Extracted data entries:
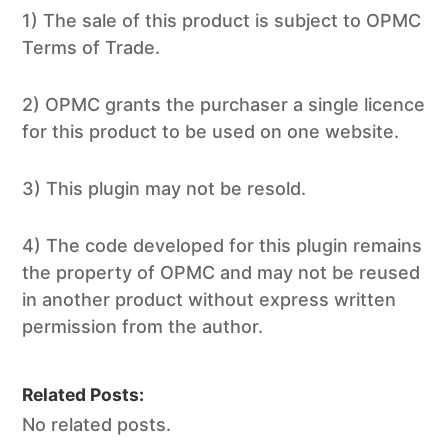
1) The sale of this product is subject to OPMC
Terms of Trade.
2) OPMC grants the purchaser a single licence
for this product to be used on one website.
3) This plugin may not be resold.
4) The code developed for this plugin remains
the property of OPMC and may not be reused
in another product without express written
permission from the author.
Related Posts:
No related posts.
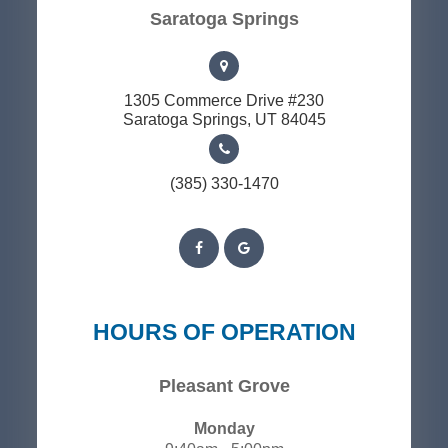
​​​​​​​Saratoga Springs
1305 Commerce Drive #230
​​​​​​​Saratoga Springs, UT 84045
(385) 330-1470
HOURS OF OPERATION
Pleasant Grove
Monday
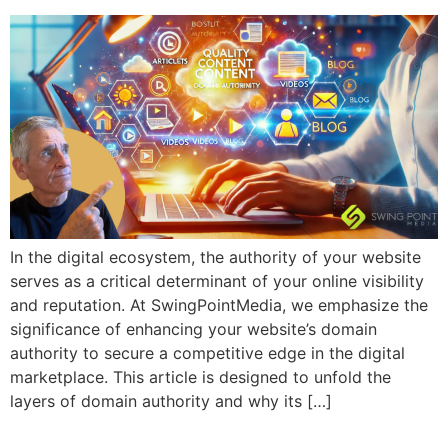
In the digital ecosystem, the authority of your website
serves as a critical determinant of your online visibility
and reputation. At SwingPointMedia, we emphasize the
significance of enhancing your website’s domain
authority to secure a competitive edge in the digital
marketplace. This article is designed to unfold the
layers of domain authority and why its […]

> [WRITTEN TASK]:
Nothing but the lines from the one with "authority to secure" to the last line of the data should appear in the answer, each exactly as it stands.

> [RESULT FOR THIS EXERCISE]:
authority to secure a competitive edge in the digital
marketplace. This article is designed to unfold the
layers of domain authority and why its […]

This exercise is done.